The last remaining Catholic adoption agency in England and Wales has renewed its battle to stay open.
Catholic Care, which serves the dioceses of Leeds, Middlesbrough and Hallam, wants to continue its policy of assessing only married heterosexuals and single people as potential adopters and foster parents.
The Charity Commission has twice rejected its applications to change its statutes to allow this on the grounds that such a policy was unjustly discriminatory towards homosexual couples and in breach of both European and British equality and human rights laws.
But lawyers acting for the agency have challenged the legality of the Commission’s position, saying its interpretation of the law was simply “wrong”.
They have lodged an appeal against the Commission’s decision and have also accused Commissioners of effectively ignoring a ruling in favour of the agency by a High Court judge in March.
The appeal will focus primarily on whether the Commission was correct in dismissing the arguments of Mr Justice Michael Briggs when he supported the agency’s application.
Sir Michael had also been severely critical of the regulator’s stance, describing it as “neither logical, rational, purposive nor responsive to any reasonable linguistic interpretation”. He ordered the Commission to reconsider its position and to pay the costs of the case.
Benjamin James of London-based Bircham Dyson Bell Solicitors, representing the agency, said the Commission was wrong to reject the application of Catholic Care in the light of Sir Michael’s ruling.
“The Commission was wrong in its decision,” he said. “The Charity Tribunal will request that the Charity Commission responds within 28 days. Once the Commission has responded there will be a directions hearing deciding how the case will be managed.
“The actual appeal is on whether the Charity Commission correctly interpreted Sir Michael’s judgment.”
Catholic Care is the only Catholic adoption agency of 11 in England and Wales to continue to fight through the courts regulations passed in 2007 to prohibit discrimination against gay people in the provision of goods and services. The other agencies have either broken from the Church or closed down.

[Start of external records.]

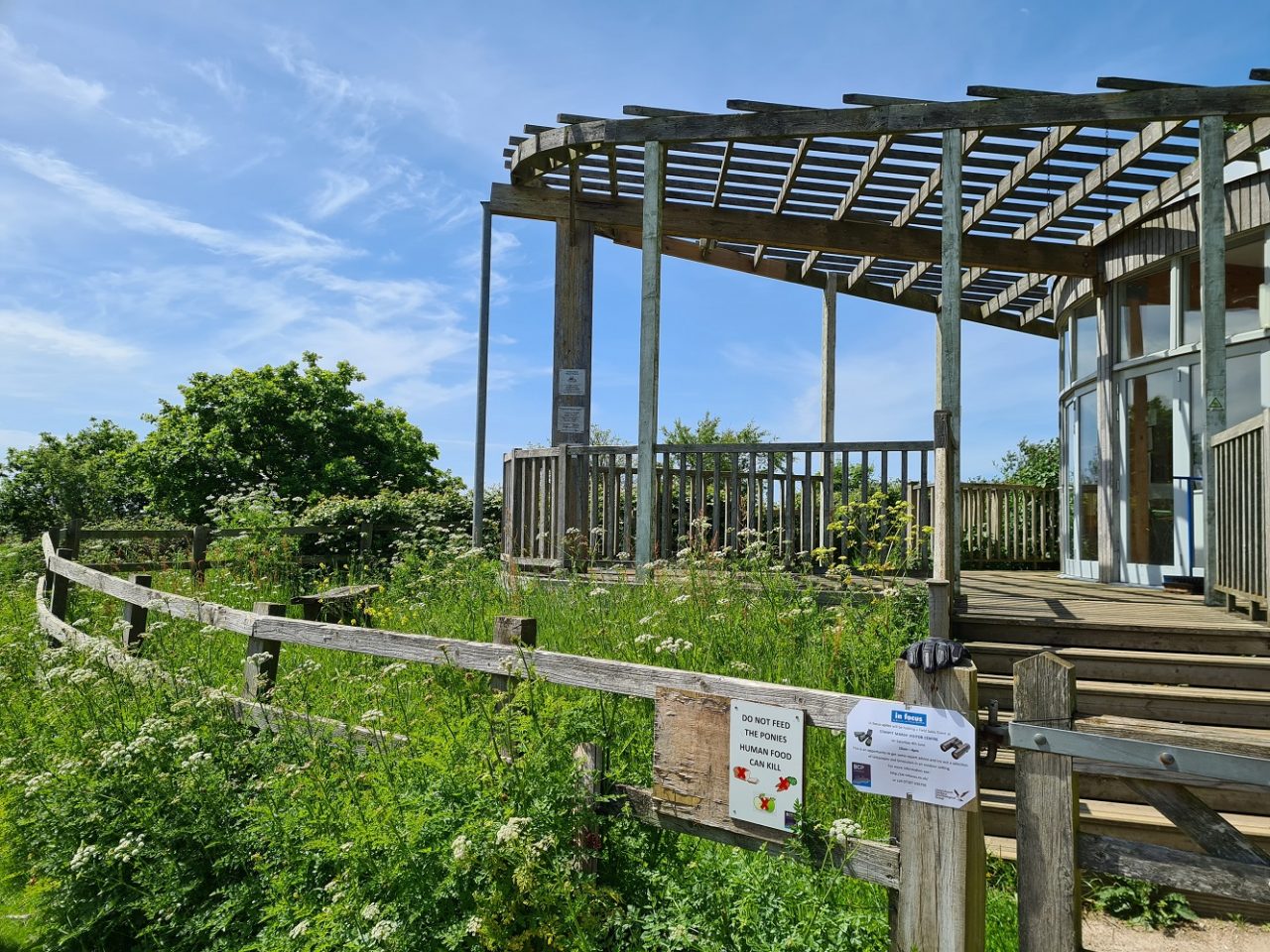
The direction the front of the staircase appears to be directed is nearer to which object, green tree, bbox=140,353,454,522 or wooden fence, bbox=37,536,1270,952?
the wooden fence

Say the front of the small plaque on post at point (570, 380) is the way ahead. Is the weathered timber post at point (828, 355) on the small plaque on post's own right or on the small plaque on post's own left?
on the small plaque on post's own left

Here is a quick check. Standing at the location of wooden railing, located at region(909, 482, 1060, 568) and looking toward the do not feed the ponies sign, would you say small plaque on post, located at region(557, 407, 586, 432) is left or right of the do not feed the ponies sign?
right

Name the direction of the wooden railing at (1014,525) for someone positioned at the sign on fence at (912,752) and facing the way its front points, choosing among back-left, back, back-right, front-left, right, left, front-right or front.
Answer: back

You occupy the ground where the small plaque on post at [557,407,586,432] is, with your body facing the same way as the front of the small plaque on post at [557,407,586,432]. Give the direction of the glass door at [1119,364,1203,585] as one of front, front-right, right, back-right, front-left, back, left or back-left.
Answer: left

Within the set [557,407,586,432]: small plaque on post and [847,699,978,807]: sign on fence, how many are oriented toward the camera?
2

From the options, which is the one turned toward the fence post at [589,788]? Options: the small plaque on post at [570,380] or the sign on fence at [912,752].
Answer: the small plaque on post

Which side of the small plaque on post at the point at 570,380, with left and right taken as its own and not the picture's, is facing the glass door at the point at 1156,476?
left

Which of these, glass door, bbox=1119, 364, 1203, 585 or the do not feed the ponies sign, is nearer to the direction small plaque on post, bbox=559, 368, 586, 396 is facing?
the do not feed the ponies sign

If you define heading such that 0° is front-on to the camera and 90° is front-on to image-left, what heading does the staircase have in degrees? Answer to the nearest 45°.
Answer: approximately 0°

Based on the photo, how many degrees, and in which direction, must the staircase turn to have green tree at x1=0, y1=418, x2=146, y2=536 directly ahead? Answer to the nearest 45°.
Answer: approximately 90° to its right
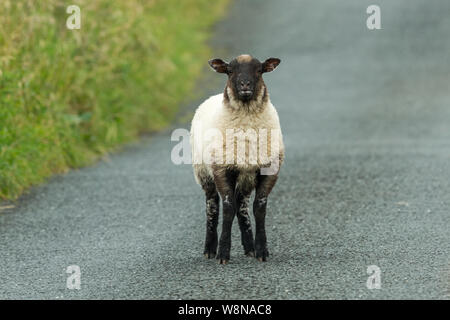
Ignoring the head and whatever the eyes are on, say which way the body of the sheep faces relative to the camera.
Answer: toward the camera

Before the regulations went into effect last year the Catholic adoption agencies annually found new homes for about 250 children, many of them categorised as “difficult to place”. Catholic Care dealt with about 10 children a year.
In the last three years there has been just one recorded instance of a gay couple approaching a Catholic agency and the pair were referred elsewhere.

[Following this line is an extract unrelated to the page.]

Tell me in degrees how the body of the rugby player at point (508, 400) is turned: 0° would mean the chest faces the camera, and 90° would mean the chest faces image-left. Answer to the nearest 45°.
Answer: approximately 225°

Lawyers for Catholic Care are arguing that Section 193 of the 2010 Equality Act, which incorporates the 2007 Sexual Orientation Regulations (SORs), allows limited discrimination in pursuit of charitable objectives.
The law, which came into force on Friday last week, says charities can discriminate if their actions represent a “proportionate means of achieving a legitimate aim or for the purpose of preventing or compensating a disadvantage” linked to a charity’s characteristics.
Catholic Care understands this to mean that it can both comply with the law and operate according to Catholic teaching that gay adoption is “gravely immoral”.
But rejecting the agency’s application and the March ruling of the High Court, Andrew Hind, the chief executive of the Charity Commission, argued that such “discrimination can only be permitted in the most compelling circumstances”.
He acknowledged that Catholic Care provided a “quality, high-value adoption service”, but he also said that he believed that the agency’s demise would not matter because the numbers of children it dealt with were small and that these could be placed with “prospective parents through other channels”.
“Discrimination on the ground of sexual orientation is a serious matter because it departs from the principle of treating people with equal respect,” he said in his ruling published in August.
The position of the Commission has been vociferously supported by the Equality and Human Rights Commission and by gay and secularist groups.
Last month Bishop Arthur Roche of Leeds was named as a candidate for “Bigot of the Year” by Stonewall, the campaigning gay rights organisation, for encouraging Catholic Care to fight the SORs through the courts.
His nomination came just days after Pope Benedict XVI alluded to the fate of the Catholic adoption agencies when, in a speech in Westminster Hall, he appealed to British politicians to permit the Church to serve the common good in accordance with its own teachings.
The Pope said that laws requiring “Christians to act against their conscience” were “worrying signs of failure to appreciate not only the rights of believers to freedom of conscience and freedom of religion but also the legitimate role of religion in the public square”.